Oui, ordinairement ; mais pas merveilleusement aujourd’hui.

moi.

Comment ! vous voilà avec un ventre de Silène et un visage…

lui.

Un visage qu’on prendrait pour son antagoniste[1]. C’est que l’humeur qui fait sécher mon cher oncle engraisse apparemment son cher neveu.

moi.

À propos de cet oncle, le voyez-vous quelquefois ?

lui.

Oui, passer dans la rue.

moi.

Est-ce qu’il ne vous fait aucun bien ?

lui.

S’il en fait à quelqu’un, c’est sans s’en douter. C’est un philosophe dans son espèce ; il ne pense qu’à lui, le reste de l’univers lui est comme d’un clou à soufflet[2]. Sa fille et sa femme n’ont qu’à mourir quand elles voudront, pourvu que les cloches de la paroisse qui sonneront pour elles continuent de résonner la douzième et la dix-septième[3], tout sera bien. Cela est heureux pour lui, et c’est ce que je prise particulièrement dans les gens de génie. Ils ne sont bons qu’à une chose, passé cela, rien ; ils ne savent ce que c’est d’être citoyens, pères, mères, parents, amis.

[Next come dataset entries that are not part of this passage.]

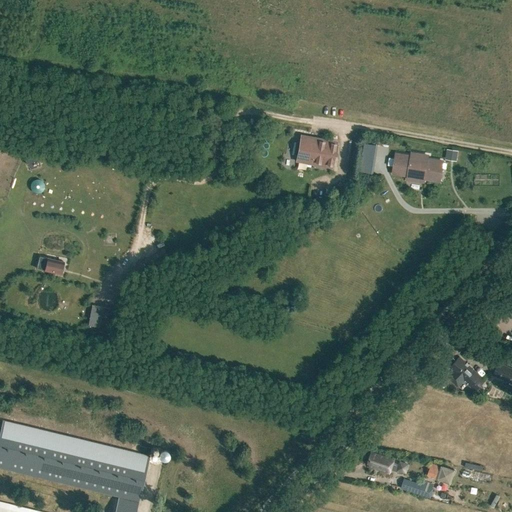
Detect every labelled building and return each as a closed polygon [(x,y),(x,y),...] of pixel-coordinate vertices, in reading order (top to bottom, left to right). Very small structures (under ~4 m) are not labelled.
[(300,136),(296,159),(332,166),(336,143),(300,136)] [(457,159),(458,151),(447,149),(446,157),(457,159)] [(427,156),(411,153),(410,156),(395,154),(392,173),(407,176),(406,179),(423,182),(424,178),(439,181),(443,161),(427,159),(427,156)] [(44,271),(61,274),(63,263),(46,259),(44,271)] [(89,334),(96,335),(102,308),(95,306),(89,334)] [(457,388),(463,381),(464,382),(466,381),(468,384),(467,385),(472,390),(483,380),(468,366),(469,365),(467,363),(466,363),(459,357),(449,367),(453,371),(447,378),(457,388)] [(511,368),(498,363),(493,375),(507,381),(508,379),(511,380),(511,368)] [(40,511),(0,502),(0,511),(135,511),(138,501),(149,457),(149,456),(2,421),(0,430),(0,466),(119,496),(114,511),(40,511)] [(400,462),(399,465),(393,463),(394,460),(371,452),(367,463),(370,464),(369,467),(376,469),(376,468),(381,470),(380,471),(389,474),(391,469),(397,471),(398,470),(405,472),(408,465),(400,462)] [(441,466),(437,479),(450,484),(455,470),(441,466)] [(400,488),(430,497),(434,487),(404,478),(400,488)]
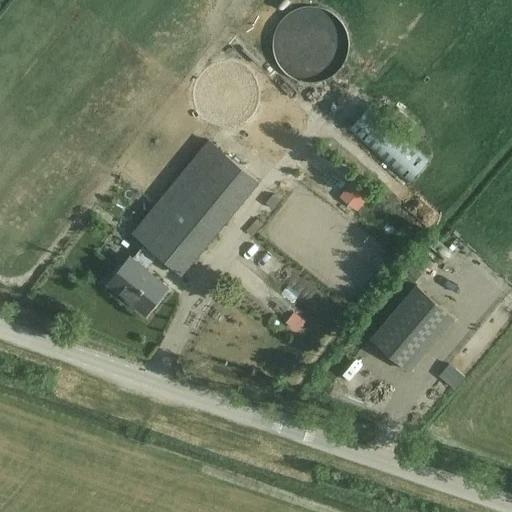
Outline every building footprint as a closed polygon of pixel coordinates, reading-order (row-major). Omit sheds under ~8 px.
[(296,81),(308,83),(320,82),(330,77),(339,70),(345,60),(348,49),(347,37),(343,26),(335,17),(325,10),(314,7),(302,7),(291,12),(281,19),(274,29),(271,42),(272,54),(277,65),(285,75),(296,81)] [(426,163),(367,109),(350,127),(409,182),(426,163)] [(108,283),(147,315),(169,288),(146,269),(158,255),(183,275),(261,181),(209,138),(131,233),(144,244),(133,258),(131,256),(108,283)] [(280,199),(273,194),(267,202),(273,207),(280,199)] [(407,276),(414,282),(421,274),(414,268),(407,276)] [(415,284),(369,338),(408,371),(454,318),(415,284)] [(296,329),(303,320),(295,313),(287,323),(296,329)] [(456,363),(443,373),(456,390),(469,380),(456,363)]
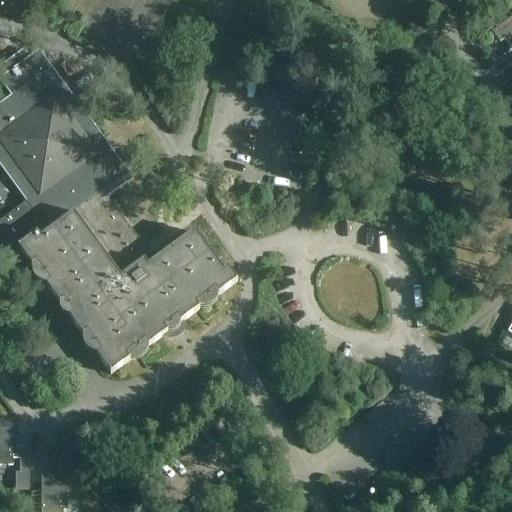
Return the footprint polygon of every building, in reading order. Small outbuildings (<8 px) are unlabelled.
[(511,19),(492,35),(500,45),(506,40),(511,48),(511,19)] [(0,105),(0,168),(26,204),(0,222),(0,248),(0,249),(18,274),(25,274),(29,266),(111,378),(174,331),(237,285),(227,270),(223,273),(194,234),(155,264),(130,230),(108,200),(134,181),(40,52),(0,80),(0,85),(10,99),(0,105)] [(41,348),(26,358),(40,377),(53,367),(41,348)] [(18,459),(18,425),(0,425),(0,466),(12,467),(12,459),(18,459)] [(68,477),(42,477),(40,511),(62,511),(63,510),(67,510),(68,477)]
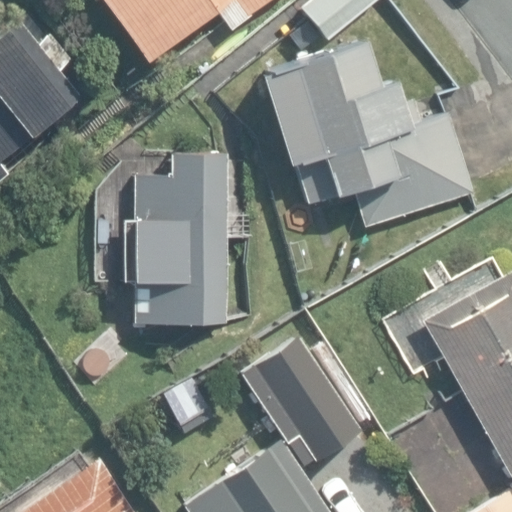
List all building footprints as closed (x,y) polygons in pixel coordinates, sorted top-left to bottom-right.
[(100,0),(146,60),(214,9),(229,28),(265,0),(100,0)] [(311,0),(301,8),(325,36),(367,0),(311,0)] [(0,29),(0,157),(78,97),(57,70),(66,62),(45,35),(34,44),(28,36),(46,22),(32,4),(0,29)] [(351,190),(362,226),(471,191),(445,112),(405,125),(391,80),(375,85),(361,41),(264,72),(306,204),(351,190)] [(131,321),(224,322),(225,151),(163,151),(163,171),(132,171),(132,220),(122,220),(122,281),(131,281),(131,321)] [(511,268),(419,322),(511,484),(511,268)] [(286,442),(300,463),(309,457),(311,460),(360,429),(356,423),(368,415),(321,340),(306,349),(296,334),(238,371),(283,443),(286,442)] [(181,432),(210,416),(188,378),(159,394),(181,432)] [(181,505),(185,511),(328,511),(278,439),(181,505)] [(130,511),(92,455),(6,511),(130,511)] [(511,511),(511,489),(476,511),(511,511)]
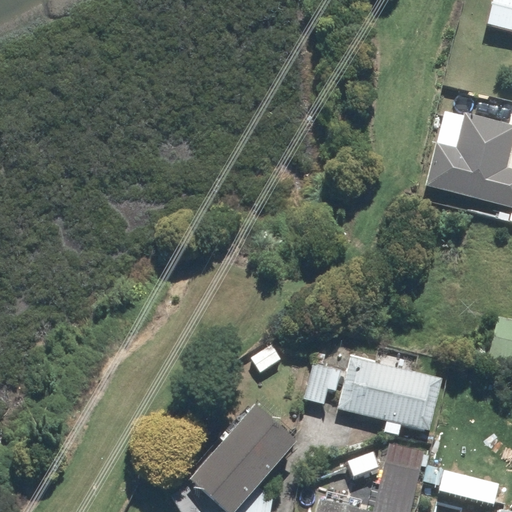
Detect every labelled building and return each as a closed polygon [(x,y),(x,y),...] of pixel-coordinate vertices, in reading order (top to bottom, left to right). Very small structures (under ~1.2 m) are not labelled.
[(511,0),(492,0),(485,29),(511,35),(511,0)] [(511,150),(511,123),(465,112),(456,148),(436,143),(425,186),(511,207),(511,168),(508,168),(511,150)] [(511,324),(494,321),(486,361),(511,365),(511,324)] [(280,363),(269,348),(249,363),(259,378),(280,363)] [(336,416),(385,426),(383,435),(398,438),(400,429),(427,434),(438,383),(346,364),(336,416)] [(303,404),(322,408),(325,394),(330,371),(311,367),(303,404)] [(183,490),(209,511),(269,511),(270,504),(260,495),(295,454),(248,414),(183,490)] [(373,511),(352,511),(316,504),(314,511),(408,511),(421,455),(387,448),(373,511)] [(371,456),(344,467),(350,482),(377,471),(371,456)] [(496,487),(428,468),(422,489),(490,507),(496,487)]
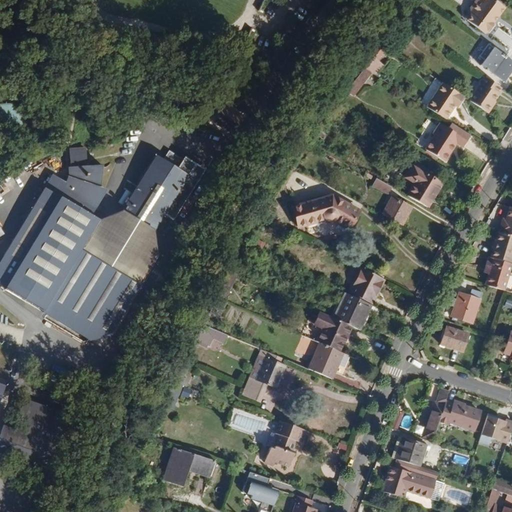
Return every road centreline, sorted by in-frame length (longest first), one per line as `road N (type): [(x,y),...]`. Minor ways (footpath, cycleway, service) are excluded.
road 1 (residential): [(511,154),(398,358)]
road 2 (unclassified): [(226,147),(336,0)]
road 3 (residential): [(398,358),(343,511)]
road 4 (residential): [(511,396),(398,358)]
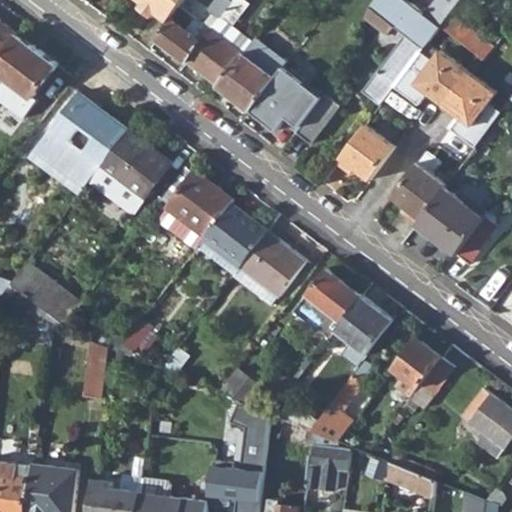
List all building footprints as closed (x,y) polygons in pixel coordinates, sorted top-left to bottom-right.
[(145,0),(143,4),(156,14),(159,10),(146,0),(145,0)] [(146,0),(159,10),(172,20),(186,2),(187,0),(146,0)] [(187,10),(190,5),(186,2),(172,20),(158,38),(188,61),(234,0),(215,0),(209,9),(213,12),(207,21),(208,24),(207,25),(187,10)] [(247,0),(234,0),(188,61),(220,86),(254,41),(233,26),(251,2),(247,0)] [(360,11),(368,16),(375,1),(375,0),(363,0),(365,1),(360,11)] [(441,26),(407,0),(375,0),(375,1),(368,16),(367,17),(389,34),(397,25),(408,35),(364,90),(382,105),(384,102),(383,101),(396,83),(397,83),(422,51),(425,47),(425,48),(442,26),(441,26)] [(455,0),(407,0),(441,26),(450,13),(459,2),(455,0)] [(465,45),(475,32),(450,13),(441,26),(442,26),(465,45)] [(0,59),(19,34),(0,19),(0,59)] [(35,98),(60,65),(19,34),(0,59),(0,102),(24,120),(38,101),(35,98)] [(287,43),(278,56),(255,39),(254,41),(220,86),(252,110),(297,51),(287,43)] [(445,104),(471,71),(442,50),(434,60),(422,51),(397,83),(396,83),(395,85),(420,105),(430,92),(445,104)] [(291,73),(304,56),(297,51),(252,110),(291,140),(299,131),(326,95),(328,92),(324,90),(321,95),(291,73)] [(476,147),(503,112),(490,102),(498,92),(471,71),(445,104),(461,116),(452,129),(476,147)] [(95,175),(130,129),(70,84),(43,120),(54,128),(47,138),(95,175)] [(314,142),(341,105),(326,95),(299,131),(314,142)] [(367,124),(338,163),(352,173),(356,168),(372,180),(397,147),(367,124)] [(146,198),(173,162),(130,129),(95,175),(85,189),(127,221),(137,207),(145,197),(146,198)] [(404,213),(418,223),(446,187),(448,184),(418,162),(393,195),(409,207),(404,213)] [(233,203),(236,198),(198,170),(169,208),(207,236),(233,203)] [(486,217),(467,203),(446,187),(418,223),(458,254),(486,217)] [(467,203),(486,217),(491,210),(472,197),(467,203)] [(241,265),(268,230),(233,203),(207,236),(205,239),(240,267),(241,265)] [(164,219),(200,246),(205,239),(207,236),(169,208),(164,215),(162,217),(164,219)] [(162,217),(164,215),(155,209),(136,234),(147,242),(164,219),(162,217)] [(472,264),(499,227),(486,217),(458,254),(472,264)] [(282,296),(309,261),(268,230),(241,265),(281,296),(282,296)] [(199,247),(235,275),(240,267),(205,239),(200,246),(199,247)] [(64,329),(84,303),(29,261),(5,293),(0,299),(0,304),(7,308),(55,325),(64,329)] [(234,275),(274,305),(281,296),(241,265),(240,267),(235,275),(234,275)] [(345,320),(364,294),(328,267),(295,309),(332,337),(339,328),(345,320)] [(371,353),(397,318),(364,294),(345,320),(339,328),(371,353)] [(143,359),(160,337),(141,323),(121,350),(143,359)] [(413,397),(445,356),(419,336),(395,368),(396,368),(404,375),(396,385),(413,397)] [(105,398),(111,347),(92,340),(85,396),(105,398)] [(175,372),(189,354),(180,346),(164,367),(175,372)] [(427,408),(459,366),(445,356),(413,397),(427,408)] [(365,381),(377,365),(367,357),(319,421),(318,422),(314,430),(341,441),(352,425),(356,420),(345,412),(367,382),(365,381)] [(251,401),(265,381),(242,363),(223,389),(226,390),(243,398),(251,401)] [(286,397),(293,402),(306,383),(300,378),(286,397)] [(511,441),(511,407),(494,394),(473,421),(486,431),(478,441),(500,457),(511,441)] [(318,422),(319,421),(293,402),(286,397),(273,414),(314,430),(318,422)] [(261,511),(271,413),(251,401),(243,398),(237,417),(251,423),(245,463),(216,462),(211,501),(211,503),(233,503),(232,511),(261,511)] [(354,446),(358,447),(366,436),(352,425),(341,441),(354,446)] [(351,470),(353,448),(312,443),(307,486),(338,489),(340,469),(351,470)] [(392,461),(429,476),(432,469),(395,455),(392,461)] [(31,511),(37,464),(8,460),(6,473),(0,472),(0,511),(31,511)] [(429,476),(392,461),(391,461),(389,481),(434,499),(437,479),(429,476)] [(76,511),(82,469),(37,464),(31,511),(76,511)] [(115,488),(116,480),(95,478),(90,511),(140,511),(145,477),(125,473),(123,489),(115,488)] [(209,511),(211,503),(211,501),(170,496),(172,483),(145,477),(140,511),(209,511)] [(507,497),(505,494),(497,488),(488,500),(500,503),(502,504),(507,497)] [(486,511),(488,500),(470,493),(468,511),(486,511)] [(281,504),(282,499),(271,499),(268,511),(301,511),(302,506),(281,504)] [(499,511),(500,503),(488,500),(486,511),(499,511)]
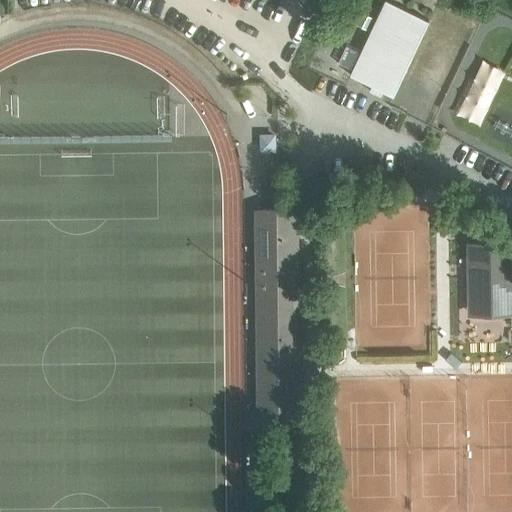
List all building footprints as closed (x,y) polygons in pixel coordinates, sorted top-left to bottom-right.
[(429,20),(386,0),(350,75),(393,96),(429,20)] [(354,66),(359,49),(347,45),(341,62),(354,66)] [(484,60),(458,113),(481,124),(507,71),(484,60)] [(296,325),(294,209),(270,209),(271,261),(265,261),(265,293),(271,293),(271,326),(296,325)] [(511,283),(511,242),(470,243),(471,264),(479,264),(479,278),(471,278),(471,303),(511,302),(511,283)] [(296,325),(271,326),(271,333),(265,333),(266,385),(272,385),(272,407),(266,407),(267,424),(297,424),(296,325)]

Entre nous, il faut leur ressembler de tout point, mais ne pas désirer que la graine en soit commune. Il faut des hommes ; mais pour des hommes de génie, point ; non, ma foi, il n’en faut point. Ce sont eux qui changent la face du globe ; et dans les plus petites choses, la sottise est si commune et si puissante qu’on ne la réforme pas sans charivari. Il s’établit partie de ce qu’ils ont imaginé, partie reste comme il était ; de là deux

  1. L’édition Brière met : pour un c…
  2. Et non : à un, le clou à soufflet, ou le clou à sabots, étant une chose de nulle valeur.
  3. Il est bon de remarquer, à ce propos, que, contrairement au proverbe, qui entend une cloche entend deux sons, la cloche donne à la fois la tonique et la quinte. Rameau parle ici de l’accord de plusieurs cloches.